=== Section Start ===
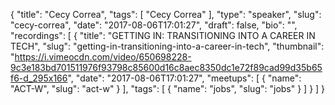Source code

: {
  "title": "Cecy Correa",
  "tags": [
    "Cecy Correa"
  ],
  "type": "speaker",
  "slug": "cecy-correa",
  "date": "2017-08-06T17:01:27",
  "draft": false,
  "bio": "",
  "recordings": [
    {
      "title": "GETTING IN: TRANSITIONING INTO A CAREER IN TECH",
      "slug": "getting-in-transitioning-into-a-career-in-tech",
      "thumbnail": "https://i.vimeocdn.com/video/650698228-9c3e183bd701511976f93798c85600d16c8aec8350dc1e72f89cad99d35b65f6-d_295x166",
      "date": "2017-08-06T17:01:27",
      "meetups": [
        {
          "name": "ACT-W",
          "slug": "act-w"
        }
      ],
      "tags": [
        {
          "name": "jobs",
          "slug": "jobs"
        }
      ]
    }
  ]
}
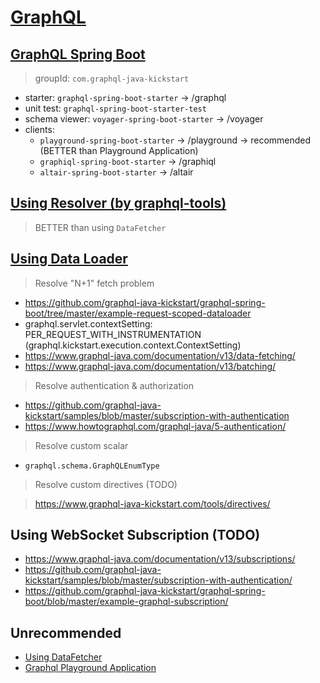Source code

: # [GraphQL](https://graphql.github.io/learn/)

## [GraphQL Spring Boot](https://github.com/graphql-java-kickstart/graphql-spring-boot)

> groupId: `com.graphql-java-kickstart`

- starter: `graphql-spring-boot-starter` -> /graphql
- unit test: `graphql-spring-boot-starter-test`
- schema viewer: `voyager-spring-boot-starter` -> /voyager
- clients:
    - `playground-spring-boot-starter` -> /playground -> recommended (BETTER than Playground Application)
    - `graphiql-spring-boot-starter` -> /graphiql
    - `altair-spring-boot-starter` -> /altair


## [Using Resolver (by graphql-tools)](https://github.com/graphql-java-kickstart/graphql-spring-boot/blob/master/example-graphql-tools/)

> BETTER than using `DataFetcher`


## [Using Data Loader](https://github.com/graphql-java/java-dataloader)

> Resolve "N+1" fetch problem

- https://github.com/graphql-java-kickstart/graphql-spring-boot/tree/master/example-request-scoped-dataloader
- graphql.servlet.contextSetting: PER_REQUEST_WITH_INSTRUMENTATION (graphql.kickstart.execution.context.ContextSetting)
- https://www.graphql-java.com/documentation/v13/data-fetching/
- https://www.graphql-java.com/documentation/v13/batching/

> Resolve authentication & authorization

- https://github.com/graphql-java-kickstart/samples/blob/master/subscription-with-authentication
- https://www.howtographql.com/graphql-java/5-authentication/

> Resolve custom scalar

- `graphql.schema.GraphQLEnumType`

> Resolve custom directives (TODO)

> https://www.graphql-java-kickstart.com/tools/directives/

## Using WebSocket Subscription (TODO)

- https://www.graphql-java.com/documentation/v13/subscriptions/
- https://github.com/graphql-java-kickstart/samples/blob/master/subscription-with-authentication/
- https://github.com/graphql-java-kickstart/graphql-spring-boot/blob/master/example-graphql-subscription/

## Unrecommended

- [Using DataFetcher](https://www.graphql-java.com/tutorials/getting-started-with-spring-boot/)
- [Graphql Playground Application](https://github.com/prisma/graphql-playground)

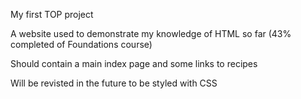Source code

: My first TOP project

A website used to demonstrate my knowledge of HTML so far (43% completed of Foundations course)

Should contain a main index page and some links to recipes

Will be revisted in the future to be styled with CSS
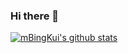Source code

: ### Hi there 👋

<!--
**BingKui/BingKui** is a ✨ _special_ ✨ repository because its `README.md` (this file) appears on your GitHub profile.

Here are some ideas to get you started:

- 🔭 I’m currently working on ...
- 🌱 I’m currently learning ...
- 👯 I’m looking to collaborate on ...
- 🤔 I’m looking for help with ...
- 💬 Ask me about ...
- 📫 How to reach me: ...
- 😄 Pronouns: ...
- ⚡ Fun fact: ...
-->

[![mBingKui's github stats](https://github-readme-stats.vercel.app/api?username=BingKui)](https://github.com/BingKui/ 'BingKui的信息')

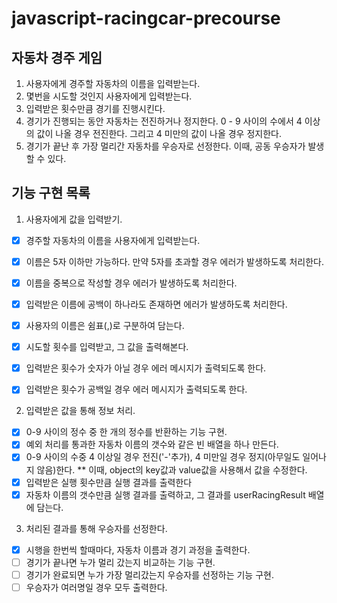 # javascript-racingcar-precourse

## 자동차 경주 게임

1. 사용자에게 경주할 자동차의 이름을 입력받는다.
2. 몇번을 시도할 것인지 사용자에게 입력받는다.
3. 입력받은 횟수만큼 경기를 진행시킨다.
4. 경기가 진행되는 동안 자동차는 전진하거나 정지한다.
   0 - 9 사이의 수에서 4 이상의 값이 나올 경우 전진한다.
   그리고 4 미만의 값이 나올 경우 정지한다.
5. 경기가 끝난 후 가장 멀리간 자동차를 우승자로 선정한다.
   이때, 공동 우승자가 발생할 수 있다.

## 기능 구현 목록

1. 사용자에게 값을 입력받기.

- [x] 경주할 자동차의 이름을 사용자에게 입력받는다.
- [x] 이름은 5자 이하만 가능하다.
      만약 5자를 초과할 경우 에러가 발생하도록 처리한다.

- [x] 이름을 중복으로 작성할 경우 에러가 발생하도록 처리한다.
- [x] 입력받은 이름에 공백이 하나라도 존재하면 에러가 발생하도록 처리한다.

- [x] 사용자의 이름은 쉼표(,)로 구분하여 담는다.
- [x] 시도할 횟수를 입력받고, 그 값을 출력해본다.
- [x] 입력받은 횟수가 숫자가 아닐 경우 에러 메시지가 출력되도록 한다.
- [x] 입력받은 횟수가 공백일 경우 에러 메시지가 출력되도록 한다.

2. 입력받은 값을 통해 정보 처리.

- [x] 0-9 사이의 정수 중 한 개의 정수를 반환하는 기능 구현.
- [x] 예외 처리를 통과한 자동차 이름의 갯수와 같은 빈 배열을 하나 만든다.
- [x] 0-9 사이의 수중 4 이상일 경우 전진('-'추가),
      4 미만일 경우 정지(아무일도 일어나지 않음)한다.
      \*\* 이때, object의 key값과 value값을 사용해서 값을 수정한다.
- [x] 입력받은 실행 횟수만큼 실행 결과를 출력한다
- [x] 자동차 이름의 갯수만큼 실행 결과를 출력하고, 그 결과를 userRacingResult 배열에 담는다.

3. 처리된 결과를 통해 우승자를 선정한다.

- [x] 시행을 한번씩 할때마다, 자동차 이름과 경기 과정을 출력한다.
- [ ] 경기가 끝나면 누가 멀리 갔는지 비교하는 기능 구현.
- [ ] 경기가 완료되면 누가 가장 멀리갔는지 우승자를 선정하는 기능 구현.
- [ ] 우승자가 여러명일 경우 모두 출력한다.

##
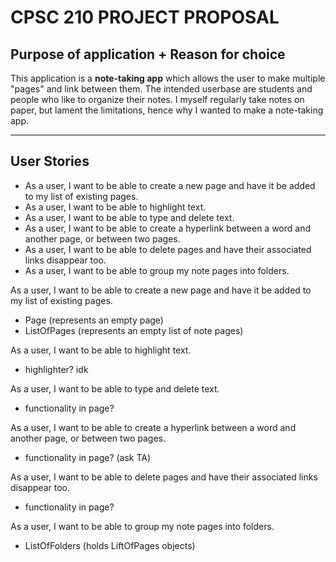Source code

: # CPSC 210 PROJECT PROPOSAL

## Purpose of application + Reason for choice

This application is a **note-taking app** which allows the user to make multiple "pages" and link between
them. The intended userbase are students and people who like to organize their notes. I myself regularly
take notes on paper, but lament the limitations, hence why I wanted to make a note-taking app.

---
## User Stories

- As a user, I want to be able to create a new page and have it be added to my list of existing pages.
- As a user, I want to be able to highlight text.
- As a user, I want to be able to type and delete text.
- As a user, I want to be able to create a hyperlink between a word and another page, or between two pages.
- As a user, I want to be able to delete pages and have their associated links disappear too.
- As a user, I want to be able to group my note pages into folders.

As a user, I want to be able to create a new page and have it be added to my list of existing pages.
- Page (represents an empty page)
- ListOfPages (represents an empty list of note pages)

As a user, I want to be able to highlight text.
- highlighter? idk

As a user, I want to be able to type and delete text.
- functionality in page?

As a user, I want to be able to create a hyperlink between a word and another page, or between two pages.
- functionality in page? (ask TA)

As a user, I want to be able to delete pages and have their associated links disappear too.
- functionality in page?

As a user, I want to be able to group my note pages into folders.
- ListOfFolders (holds LiftOfPages objects)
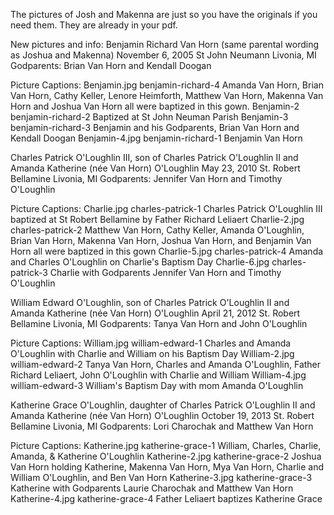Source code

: The pictures of Josh and Makenna are just so you have the originals if you need them. They are already in your pdf.

New pictures and info:
Benjamin Richard Van Horn (same parental wording as Joshua and Makenna)
November 6, 2005
St John Neumann
Livonia, MI
Godparents:  Brian Van Horn and Kendall Doogan

Picture Captions: 
Benjamin.jpg benjamin-richard-4
Amanda Van Horn, Brian Van Horn, Cathy Keller, Lenore Heimforth, Matthew Van Horn, Makenna Van Horn and Joshua Van Horn all were baptized in this gown.
Benjamin-2 benjamin-richard-2
Baptized at St John Neuman Parish
Benjamin-3 benjamin-richard-3
Benjamin and his Godparents, Brian Van Horn and Kendall Doogan
Benjamin-4.jpg benjamin-richard-1
Benjamin Van Horn

Charles Patrick O'Loughlin III, son of Charles Patrick O'Loughlin II and Amanda Katherine (née Van Horn) O'Loughlin 
May 23, 2010 
St. Robert Bellamine
Livonia, MI
Godparents: Jennifer Van Horn and Timothy O'Loughlin

Picture Captions:
Charlie.jpg charles-patrick-1
Charles Patrick O'Loughlin III baptized at St Robert Bellamine by Father Richard Leliaert
Charlie-2.jpg charles-patrick-2
Matthew Van Horn, Cathy Keller, Amanda O'Loughlin, Brian Van Horn, Makenna Van Horn, Joshua Van Horn, and Benjamin Van Horn all were baptized in this gown
Charlie-5.jpg charles-patrick-4
Amanda and Charles O'Loughlin on Charlie's Baptism Day
Charlie-6.jpg charles-patrick-3
Charlie with Godparents Jennifer Van Horn and Timothy  O'Loughlin


William Edward O'Loughlin, son of Charles Patrick O'Loughlin II and Amanda Katherine (née Van Horn) O'Loughlin
April 21, 2012 
St. Robert Bellamine
Livonia, MI
Godparents: Tanya Van Horn and John O'Loughlin

Picture Captions:
William.jpg william-edward-1
Charles and Amanda O'Loughlin with Charlie and William on his Baptism Day
William-2.jpg william-edward-2
Tanya Van Horn, Charles  and Amanda O'Loughlin, Father Richard Leliaert, John O'Loughlin with Charlie and William
William-4.jpg william-edward-3
William's Baptism Day with mom Amanda  O'Loughlin


Katherine Grace O'Loughlin, daughter of Charles Patrick O'Loughlin II and Amanda Katherine (née Van Horn) O'Loughlin
October 19, 2013
St. Robert Bellamine
Livonia, MI
Godparents: Lori Charochak and Matthew Van Horn

Picture Captions:
Katherine.jpg katherine-grace-1
William, Charles, Charlie, Amanda, & Katherine O'Loughlin
Katherine-2.jpg katherine-grace-2
Joshua Van Horn holding Katherine, Makenna Van Horn, Mya Van Horn, Charlie and William O'Loughlin, and Ben Van Horn
Katherine-3.jpg katherine-grace-3
Katherine with Godparents Laurie Charochak and Matthew Van Horn
Katherine-4.jpg katherine-grace-4
Father Leliaert baptizes Katherine Grace 
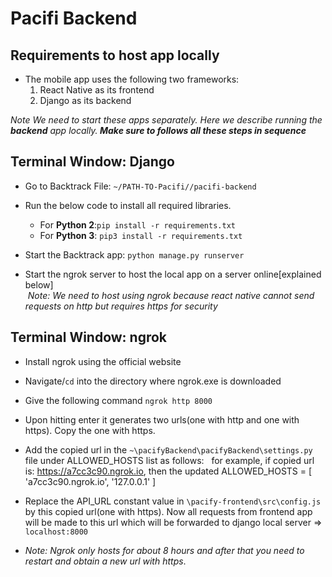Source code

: # Pacifi Backend

## Requirements to host app locally
* The mobile app uses the following two frameworks:
  <ol>
    <li>React Native as its frontend</li>
    <li>Django as its backend</li>
  </ol>
<i>Note We need to start these apps separately. Here we describe running the <strong>backend</strong> app locally.<strong> Make sure to follows all these steps in sequence</strong></i>


## Terminal Window: Django

* Go to Backtrack File: `~/PATH-TO-Pacifi//pacifi-backend`

* Run the below code to install all required libraries.
   * For **Python 2**:`pip install -r requirements.txt`
   * For **Python 3**: `pip3 install -r requirements.txt`

* Start the Backtrack app: `python manage.py runserver`
* Start the ngrok server to host the local app on a server online[explained below]<br>
  &nbsp;<i>Note: We need to host using ngrok because react native cannot send requests on http but requires https for security</i>


## Terminal Window: ngrok

* Install ngrok using the official website

* Navigate/`cd` into the directory where ngrok.exe is downloaded

* Give the following command `ngrok http 8000`

* Upon hitting enter it generates two urls(one with http and one with https). Copy the one with https.

* Add the copied url in the `~\pacifyBackend\pacifyBackend\settings.py` file under ALLOWED_HOSTS list as follows:
  &nbsp; for example, if copied url is: https://a7cc3c90.ngrok.io, then the updated ALLOWED_HOSTS = [ 'a7cc3c90.ngrok.io', '127.0.0.1' ]

* Replace the API_URL constant value in `\pacify-frontend\src\config.js` by this copied url(one with https). Now all requests from frontend app will be made to this url which will be forwarded to django local server => `localhost:8000` 

* <i>Note: Ngrok only hosts for about 8 hours and after that you need to restart and obtain a new url with https</i>.


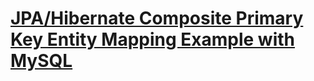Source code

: # [JPA/Hibernate Composite Primary Key Entity Mapping Example with MySQL](https://hellokoding.com/jpa-hibernate-composite-primary-key-entity-mapping-example-with-mysql/)
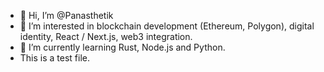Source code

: - 👋 Hi, I’m @Panasthetik
- 👀 I’m interested in blockchain development (Ethereum, Polygon), digital identity, React / Next.js, web3 integration.
- 🌱 I’m currently learning Rust, Node.js and Python.
- This is a test file.

<!---
Panasthetik/Panasthetik is a ✨ special ✨ repository because its `README.md` (this file) appears on your GitHub profile.
You can click the Preview link to take a look at your changes.
--->
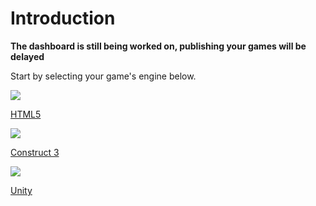 # Introduction

**The dashboard is still being worked on, publishing your games will be delayed**

Start by selecting your game's engine below.

<section>
  <a href="/sdk/html5">
    <img src="/content/icons/html5.png" />
    <p>HTML5</p>
  </a>
  <a href="/sdk/construct-3">
    <img src="/content/icons/construct-3.png" />
    <p>Construct 3</p>
  </a>
  <a href="/sdk/unity">
    <img src="/content/icons/unity.png" />
    <p>Unity</p>
  </a>
</section>
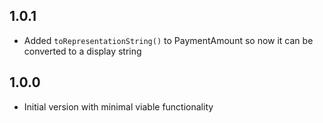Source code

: ## 1.0.1

- Added `toRepresentationString()` to PaymentAmount so now it can be converted to a display string

## 1.0.0

- Initial version with minimal viable functionality
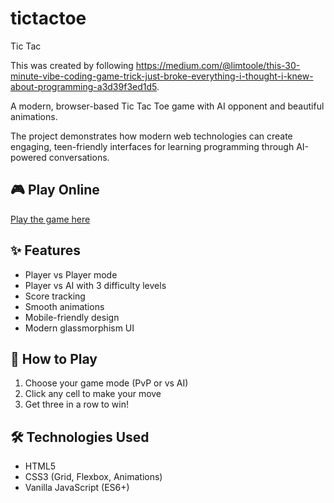 # tictactoe
Tic Tac 

This was created by following https://medium.com/@limtoole/this-30-minute-vibe-coding-game-trick-just-broke-everything-i-thought-i-knew-about-programming-a3d39f3ed1d5.

A modern, browser-based Tic Tac Toe game with AI opponent and beautiful animations.

The project demonstrates how modern web technologies can create engaging, teen-friendly interfaces for learning programming through AI-powered conversations.


## 🎮 Play Online
[Play the game here](https://lt000lt.github.io/tictactoe/)

## ✨ Features
- Player vs Player mode
- Player vs AI with 3 difficulty levels
- Score tracking
- Smooth animations
- Mobile-friendly design
- Modern glassmorphism UI

## 🎯 How to Play
1. Choose your game mode (PvP or vs AI)
2. Click any cell to make your move
3. Get three in a row to win!

## 🛠️ Technologies Used
- HTML5
- CSS3 (Grid, Flexbox, Animations)
- Vanilla JavaScript (ES6+)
=== Section End ===
Write out again, word for word, the lines starting at the one containing "# Pacifi Backend" and ending at the one containing "Go to Backtrack", with both of those lines included.

: # Pacifi Backend

## Requirements to host app locally
* The mobile app uses the following two frameworks:
  <ol>
    <li>React Native as its frontend</li>
    <li>Django as its backend</li>
  </ol>
<i>Note We need to start these apps separately. Here we describe running the <strong>backend</strong> app locally.<strong> Make sure to follows all these steps in sequence</strong></i>


## Terminal Window: Django

* Go to Backtrack File: `~/PATH-TO-Pacifi//pacifi-backend`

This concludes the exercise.